Related Article: Threats to Cybersecurity Increasing: How to Secure Your Network
Organized cyber crime rings are just that: organized, and highly, but there are ways to protect your business from them. They consist of the following:
- Programmers. These skilled techs write and code the viruses that infect a business’s computer network.
- Carders. These specialists distribute and sell stolen credit and debit card data. Sometimes they transfer the data onto blank cards, and then put foil on them to create duplicates.
- Hackers. These intruders break into a company’s PC networks via their vulnerabilities.
- Social engineers. This is the creative end of the crime ring; these con artists concoct ingenious schemes that trick people into giving up personal information or visiting websites that download viruses.
- Rogue systems providers. These are unscrupulous businesses that provide servers for cyber thieves.
- Money mules. They purchase things at retailers using stolen credit cards. Some launder money while others ship products, and may be part of a foreign crime ring.
- Bosses. They’re the head honchos of the crime ring, hire their worker bees and rake in all the money.
Why do they aim for small businesses?
They want valuable data: Social Security and credit card numbers, bank account information, e-mail addresses, home addresses, birth dates and more. With this loot, they take over existing accounts or open new accounts to make fraudulent charges. With e-mail addresses they conduct phishing operations.
Related Article: What Target Should Have Done to Prevent Their Security Breach
Hackers seek out weaknesses such as employees at risk for falling for social engineering scams, an outdated operating system or an outdated browser.
There are 11 ways to keep these roaming cybergangs at bay:
- Keep your operating systems updated so that they’re regularly patched.
- Have a firewall, plus software that opposes virus, spyware and phishing attacks.
- Keep your browsers updated at all times with the latest version.
- Keep all system software updated.
- Encrypt your wireless network.
- Restrict software and set up administrative rights so nothing gets installed without authorization.

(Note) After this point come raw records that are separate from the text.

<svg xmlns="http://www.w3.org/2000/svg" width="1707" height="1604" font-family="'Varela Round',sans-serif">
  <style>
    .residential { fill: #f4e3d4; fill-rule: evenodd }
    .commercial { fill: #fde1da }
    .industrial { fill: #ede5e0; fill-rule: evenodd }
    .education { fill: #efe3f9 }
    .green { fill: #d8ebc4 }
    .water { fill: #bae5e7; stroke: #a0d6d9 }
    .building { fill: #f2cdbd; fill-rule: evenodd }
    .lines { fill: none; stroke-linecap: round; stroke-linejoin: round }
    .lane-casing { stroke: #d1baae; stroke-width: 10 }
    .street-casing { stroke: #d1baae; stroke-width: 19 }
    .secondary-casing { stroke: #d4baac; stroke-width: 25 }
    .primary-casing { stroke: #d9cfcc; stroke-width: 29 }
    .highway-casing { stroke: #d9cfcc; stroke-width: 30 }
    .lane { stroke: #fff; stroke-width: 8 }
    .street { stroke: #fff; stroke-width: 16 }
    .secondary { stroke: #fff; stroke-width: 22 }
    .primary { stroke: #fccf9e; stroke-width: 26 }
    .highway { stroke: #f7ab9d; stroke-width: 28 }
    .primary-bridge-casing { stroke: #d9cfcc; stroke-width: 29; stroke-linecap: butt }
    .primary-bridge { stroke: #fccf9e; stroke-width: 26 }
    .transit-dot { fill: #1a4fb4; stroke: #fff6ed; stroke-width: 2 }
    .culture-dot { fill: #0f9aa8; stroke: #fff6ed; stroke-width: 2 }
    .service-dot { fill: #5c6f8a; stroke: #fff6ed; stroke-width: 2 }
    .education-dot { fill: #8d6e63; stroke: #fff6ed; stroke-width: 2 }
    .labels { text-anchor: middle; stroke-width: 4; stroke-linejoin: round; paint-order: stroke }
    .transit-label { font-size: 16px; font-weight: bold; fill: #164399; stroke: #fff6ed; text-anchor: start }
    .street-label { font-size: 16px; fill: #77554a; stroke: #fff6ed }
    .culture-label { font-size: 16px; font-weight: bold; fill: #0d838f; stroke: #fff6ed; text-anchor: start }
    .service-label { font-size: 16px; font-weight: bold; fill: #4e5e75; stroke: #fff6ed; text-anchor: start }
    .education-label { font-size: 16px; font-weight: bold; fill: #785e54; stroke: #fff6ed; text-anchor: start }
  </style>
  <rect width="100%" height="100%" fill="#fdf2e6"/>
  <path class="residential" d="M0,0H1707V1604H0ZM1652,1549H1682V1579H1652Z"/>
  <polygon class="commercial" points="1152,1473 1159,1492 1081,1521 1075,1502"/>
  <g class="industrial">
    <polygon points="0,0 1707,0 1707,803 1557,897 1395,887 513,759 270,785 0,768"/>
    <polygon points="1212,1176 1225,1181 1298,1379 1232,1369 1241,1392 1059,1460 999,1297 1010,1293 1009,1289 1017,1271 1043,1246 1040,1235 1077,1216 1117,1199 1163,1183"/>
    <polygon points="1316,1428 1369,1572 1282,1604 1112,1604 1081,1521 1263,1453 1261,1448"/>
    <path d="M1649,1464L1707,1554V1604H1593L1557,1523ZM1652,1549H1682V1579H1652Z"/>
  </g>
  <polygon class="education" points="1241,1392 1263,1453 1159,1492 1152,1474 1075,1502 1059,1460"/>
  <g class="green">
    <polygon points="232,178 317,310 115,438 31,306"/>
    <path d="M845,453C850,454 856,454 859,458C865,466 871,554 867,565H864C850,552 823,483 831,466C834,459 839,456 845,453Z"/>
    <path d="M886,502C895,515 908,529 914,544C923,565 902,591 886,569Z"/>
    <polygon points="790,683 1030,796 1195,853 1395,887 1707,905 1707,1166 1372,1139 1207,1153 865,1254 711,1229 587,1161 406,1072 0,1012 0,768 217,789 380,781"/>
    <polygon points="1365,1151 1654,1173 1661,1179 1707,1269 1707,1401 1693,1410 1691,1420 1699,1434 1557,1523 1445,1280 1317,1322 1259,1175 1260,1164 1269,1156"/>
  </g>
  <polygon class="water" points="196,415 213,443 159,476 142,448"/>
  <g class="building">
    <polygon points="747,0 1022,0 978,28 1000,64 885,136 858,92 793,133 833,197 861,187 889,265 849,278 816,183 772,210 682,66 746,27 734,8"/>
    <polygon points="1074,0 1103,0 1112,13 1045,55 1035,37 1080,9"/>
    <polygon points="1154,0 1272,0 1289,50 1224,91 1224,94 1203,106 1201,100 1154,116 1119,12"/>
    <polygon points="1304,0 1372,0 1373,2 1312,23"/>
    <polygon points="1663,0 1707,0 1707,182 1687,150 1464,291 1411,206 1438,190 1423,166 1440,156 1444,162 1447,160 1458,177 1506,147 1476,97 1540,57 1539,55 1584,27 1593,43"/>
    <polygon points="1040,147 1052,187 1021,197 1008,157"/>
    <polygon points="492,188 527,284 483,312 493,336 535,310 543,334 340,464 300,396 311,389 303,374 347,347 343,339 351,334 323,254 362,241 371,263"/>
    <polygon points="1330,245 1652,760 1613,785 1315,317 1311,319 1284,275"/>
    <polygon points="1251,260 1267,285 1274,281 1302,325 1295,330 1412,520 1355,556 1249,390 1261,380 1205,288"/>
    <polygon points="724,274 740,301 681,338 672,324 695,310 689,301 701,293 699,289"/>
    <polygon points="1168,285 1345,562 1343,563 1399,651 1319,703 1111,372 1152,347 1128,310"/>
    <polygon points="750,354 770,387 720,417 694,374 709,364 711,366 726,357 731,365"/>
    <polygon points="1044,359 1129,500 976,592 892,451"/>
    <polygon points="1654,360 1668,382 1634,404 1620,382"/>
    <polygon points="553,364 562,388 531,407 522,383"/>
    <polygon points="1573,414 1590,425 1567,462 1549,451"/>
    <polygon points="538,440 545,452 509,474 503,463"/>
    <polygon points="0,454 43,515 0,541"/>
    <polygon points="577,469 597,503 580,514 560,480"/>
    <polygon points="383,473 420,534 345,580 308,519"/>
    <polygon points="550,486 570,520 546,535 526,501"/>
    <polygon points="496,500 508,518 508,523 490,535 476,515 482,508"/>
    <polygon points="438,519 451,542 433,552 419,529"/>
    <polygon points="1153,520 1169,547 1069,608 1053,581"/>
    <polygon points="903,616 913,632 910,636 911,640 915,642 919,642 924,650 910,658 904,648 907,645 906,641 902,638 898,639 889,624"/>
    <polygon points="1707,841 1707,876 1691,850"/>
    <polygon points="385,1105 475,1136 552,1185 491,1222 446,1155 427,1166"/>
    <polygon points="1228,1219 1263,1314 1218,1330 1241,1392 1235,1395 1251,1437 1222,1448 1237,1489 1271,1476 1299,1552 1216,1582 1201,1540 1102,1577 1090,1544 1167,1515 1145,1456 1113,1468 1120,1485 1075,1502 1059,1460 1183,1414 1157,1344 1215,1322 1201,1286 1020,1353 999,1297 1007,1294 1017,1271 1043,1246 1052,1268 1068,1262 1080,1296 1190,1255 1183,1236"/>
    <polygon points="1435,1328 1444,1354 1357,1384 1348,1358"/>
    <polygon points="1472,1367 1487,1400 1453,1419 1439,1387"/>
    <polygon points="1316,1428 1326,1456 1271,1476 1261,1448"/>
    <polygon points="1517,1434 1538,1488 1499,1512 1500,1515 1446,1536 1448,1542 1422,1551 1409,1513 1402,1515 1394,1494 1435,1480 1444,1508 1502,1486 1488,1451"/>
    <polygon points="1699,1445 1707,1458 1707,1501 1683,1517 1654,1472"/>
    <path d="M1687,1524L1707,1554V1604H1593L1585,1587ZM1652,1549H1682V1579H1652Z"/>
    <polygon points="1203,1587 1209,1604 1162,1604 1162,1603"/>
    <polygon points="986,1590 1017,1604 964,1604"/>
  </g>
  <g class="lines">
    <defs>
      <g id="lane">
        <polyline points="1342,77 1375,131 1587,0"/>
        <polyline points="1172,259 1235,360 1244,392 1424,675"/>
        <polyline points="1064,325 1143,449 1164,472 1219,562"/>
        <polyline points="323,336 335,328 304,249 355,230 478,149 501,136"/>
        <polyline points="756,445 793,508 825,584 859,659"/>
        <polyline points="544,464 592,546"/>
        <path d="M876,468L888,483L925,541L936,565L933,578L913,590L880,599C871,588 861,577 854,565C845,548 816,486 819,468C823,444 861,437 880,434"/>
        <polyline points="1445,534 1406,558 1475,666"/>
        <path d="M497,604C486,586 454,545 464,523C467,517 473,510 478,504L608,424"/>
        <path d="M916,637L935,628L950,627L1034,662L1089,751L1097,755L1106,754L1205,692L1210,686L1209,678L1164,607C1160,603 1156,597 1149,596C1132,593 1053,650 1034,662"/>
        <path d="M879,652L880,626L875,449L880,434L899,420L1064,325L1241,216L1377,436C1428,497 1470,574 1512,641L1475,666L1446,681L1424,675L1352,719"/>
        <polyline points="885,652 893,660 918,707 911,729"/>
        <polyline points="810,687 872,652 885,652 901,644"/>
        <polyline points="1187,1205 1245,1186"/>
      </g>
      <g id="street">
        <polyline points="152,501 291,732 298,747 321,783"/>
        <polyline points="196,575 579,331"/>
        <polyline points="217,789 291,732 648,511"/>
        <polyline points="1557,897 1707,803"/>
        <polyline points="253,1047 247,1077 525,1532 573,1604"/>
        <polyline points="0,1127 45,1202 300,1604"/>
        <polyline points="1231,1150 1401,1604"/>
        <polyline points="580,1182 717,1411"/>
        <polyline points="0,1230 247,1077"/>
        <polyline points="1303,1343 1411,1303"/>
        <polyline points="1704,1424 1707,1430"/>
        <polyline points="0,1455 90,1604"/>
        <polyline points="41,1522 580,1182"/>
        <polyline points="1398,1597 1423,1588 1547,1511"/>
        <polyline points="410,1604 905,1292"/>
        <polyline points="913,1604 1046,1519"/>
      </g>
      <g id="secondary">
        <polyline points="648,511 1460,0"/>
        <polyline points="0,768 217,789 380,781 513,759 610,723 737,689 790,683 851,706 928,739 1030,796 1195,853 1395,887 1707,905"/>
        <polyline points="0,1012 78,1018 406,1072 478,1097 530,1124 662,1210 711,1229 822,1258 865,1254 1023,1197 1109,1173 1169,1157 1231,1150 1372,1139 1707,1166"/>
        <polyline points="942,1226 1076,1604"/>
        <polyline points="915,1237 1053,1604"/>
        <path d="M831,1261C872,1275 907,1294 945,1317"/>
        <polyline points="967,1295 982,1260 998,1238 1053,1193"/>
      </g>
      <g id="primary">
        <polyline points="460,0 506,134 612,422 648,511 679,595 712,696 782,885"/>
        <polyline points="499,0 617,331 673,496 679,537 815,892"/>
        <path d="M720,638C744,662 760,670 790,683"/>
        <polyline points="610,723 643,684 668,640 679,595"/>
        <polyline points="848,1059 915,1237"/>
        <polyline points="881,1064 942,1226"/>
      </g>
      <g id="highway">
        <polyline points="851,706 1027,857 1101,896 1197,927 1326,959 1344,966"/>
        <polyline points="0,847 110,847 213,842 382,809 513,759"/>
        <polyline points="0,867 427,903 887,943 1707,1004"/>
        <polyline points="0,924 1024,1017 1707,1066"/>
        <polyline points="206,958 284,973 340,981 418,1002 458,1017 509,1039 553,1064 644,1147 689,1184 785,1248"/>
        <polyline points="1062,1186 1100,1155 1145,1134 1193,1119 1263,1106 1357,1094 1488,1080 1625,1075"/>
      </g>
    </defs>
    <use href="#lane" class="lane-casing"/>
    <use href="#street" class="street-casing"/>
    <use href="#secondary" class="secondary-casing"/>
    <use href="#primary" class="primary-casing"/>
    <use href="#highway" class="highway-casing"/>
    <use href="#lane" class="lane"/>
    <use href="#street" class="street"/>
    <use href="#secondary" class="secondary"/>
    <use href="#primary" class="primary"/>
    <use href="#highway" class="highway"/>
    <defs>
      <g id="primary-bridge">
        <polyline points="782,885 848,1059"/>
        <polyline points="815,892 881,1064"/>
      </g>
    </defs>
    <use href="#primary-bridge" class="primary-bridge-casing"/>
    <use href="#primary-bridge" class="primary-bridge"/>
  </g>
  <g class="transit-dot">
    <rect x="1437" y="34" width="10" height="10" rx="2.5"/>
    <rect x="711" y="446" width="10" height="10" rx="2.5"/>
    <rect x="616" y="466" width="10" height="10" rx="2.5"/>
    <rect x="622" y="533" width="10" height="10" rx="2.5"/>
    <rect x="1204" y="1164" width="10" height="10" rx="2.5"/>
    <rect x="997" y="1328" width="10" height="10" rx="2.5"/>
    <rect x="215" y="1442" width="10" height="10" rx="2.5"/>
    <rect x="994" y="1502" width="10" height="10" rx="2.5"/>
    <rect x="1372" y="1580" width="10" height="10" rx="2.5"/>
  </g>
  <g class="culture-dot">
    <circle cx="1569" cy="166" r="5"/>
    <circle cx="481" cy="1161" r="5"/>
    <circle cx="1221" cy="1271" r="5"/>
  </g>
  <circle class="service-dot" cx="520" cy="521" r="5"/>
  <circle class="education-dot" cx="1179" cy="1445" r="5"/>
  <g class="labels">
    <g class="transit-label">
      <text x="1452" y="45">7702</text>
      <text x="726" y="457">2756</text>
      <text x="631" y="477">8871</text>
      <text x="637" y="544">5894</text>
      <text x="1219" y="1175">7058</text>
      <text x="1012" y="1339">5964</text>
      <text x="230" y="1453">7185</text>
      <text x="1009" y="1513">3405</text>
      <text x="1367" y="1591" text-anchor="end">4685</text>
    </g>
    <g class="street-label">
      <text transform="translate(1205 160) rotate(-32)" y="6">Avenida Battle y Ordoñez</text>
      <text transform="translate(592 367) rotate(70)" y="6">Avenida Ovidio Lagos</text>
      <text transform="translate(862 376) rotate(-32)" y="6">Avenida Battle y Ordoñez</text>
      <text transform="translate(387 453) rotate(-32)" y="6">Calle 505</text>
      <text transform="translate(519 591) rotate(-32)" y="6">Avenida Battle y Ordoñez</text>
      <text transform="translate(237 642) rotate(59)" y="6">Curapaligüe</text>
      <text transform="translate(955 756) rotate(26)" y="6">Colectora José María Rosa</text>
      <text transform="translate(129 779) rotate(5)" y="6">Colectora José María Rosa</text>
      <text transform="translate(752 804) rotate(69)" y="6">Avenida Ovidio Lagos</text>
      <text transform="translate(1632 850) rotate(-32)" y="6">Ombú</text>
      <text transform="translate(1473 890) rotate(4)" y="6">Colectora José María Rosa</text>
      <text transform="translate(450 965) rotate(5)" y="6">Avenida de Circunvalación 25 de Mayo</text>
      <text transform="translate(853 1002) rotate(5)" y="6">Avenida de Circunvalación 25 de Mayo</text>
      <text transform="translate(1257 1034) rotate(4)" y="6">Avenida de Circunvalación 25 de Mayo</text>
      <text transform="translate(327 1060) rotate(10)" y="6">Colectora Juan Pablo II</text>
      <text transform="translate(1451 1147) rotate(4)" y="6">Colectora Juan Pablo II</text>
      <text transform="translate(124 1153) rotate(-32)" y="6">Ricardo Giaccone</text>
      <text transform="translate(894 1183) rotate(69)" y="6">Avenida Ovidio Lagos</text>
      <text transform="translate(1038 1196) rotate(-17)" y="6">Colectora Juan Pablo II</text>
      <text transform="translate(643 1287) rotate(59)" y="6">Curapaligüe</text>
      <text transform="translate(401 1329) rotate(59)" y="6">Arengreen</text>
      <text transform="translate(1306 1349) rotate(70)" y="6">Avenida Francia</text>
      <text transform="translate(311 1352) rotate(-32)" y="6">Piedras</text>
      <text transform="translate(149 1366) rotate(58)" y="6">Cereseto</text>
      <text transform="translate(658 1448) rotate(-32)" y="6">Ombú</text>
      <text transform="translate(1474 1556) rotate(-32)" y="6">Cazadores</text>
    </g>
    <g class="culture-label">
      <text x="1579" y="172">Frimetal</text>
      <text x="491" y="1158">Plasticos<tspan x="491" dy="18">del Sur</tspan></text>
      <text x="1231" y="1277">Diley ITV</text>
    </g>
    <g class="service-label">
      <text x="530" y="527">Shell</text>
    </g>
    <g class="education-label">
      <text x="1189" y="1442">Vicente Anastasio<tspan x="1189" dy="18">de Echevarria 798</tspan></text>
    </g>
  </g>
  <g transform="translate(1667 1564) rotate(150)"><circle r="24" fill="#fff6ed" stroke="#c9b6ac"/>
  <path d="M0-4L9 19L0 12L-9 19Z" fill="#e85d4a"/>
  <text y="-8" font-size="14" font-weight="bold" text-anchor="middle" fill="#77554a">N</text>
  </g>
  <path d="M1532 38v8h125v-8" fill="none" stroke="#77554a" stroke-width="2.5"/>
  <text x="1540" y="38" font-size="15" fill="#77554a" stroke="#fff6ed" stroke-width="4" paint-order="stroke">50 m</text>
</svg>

- Use filtering that controls access to data.
- Block access to restricted sites with Internet filters to prevent employees and hackers from uploading data to storage clouds.
- Remove or disable USB ports so that malicious data can’t be downloaded.
- Implement strict password policies.
- Encrypt entire drives, folders and files.
These 11 factors aren’t the be-all, end-all. Other variables exist that can lead to hacking such as scammers working on the inside, and employees not being educated on “bring your own device” risks. A business should consult with a professional. Small businesses should consider two factors:
Software for data loss prevention and risk assessment: This software will monitor the entire network’s activities to detect events that could lead to a data breach and nab them before the breach occurs.
Penetration testers: White hat hackers will search for weaknesses and try to break through them, using tactics similar to what black hat hackers use. These white hat hackers may use social engineering tricks or screen the physical security of the building for weaknesses. These staged attacks are proven to succeed elsewhere, so if they work against the company during these experiments, the company will have a rude awakening.
If businesses do nothing, with an "it can’t happen to us" mentality, it’s not "if," but "when" they will be attacked by ruthless cyber crooks.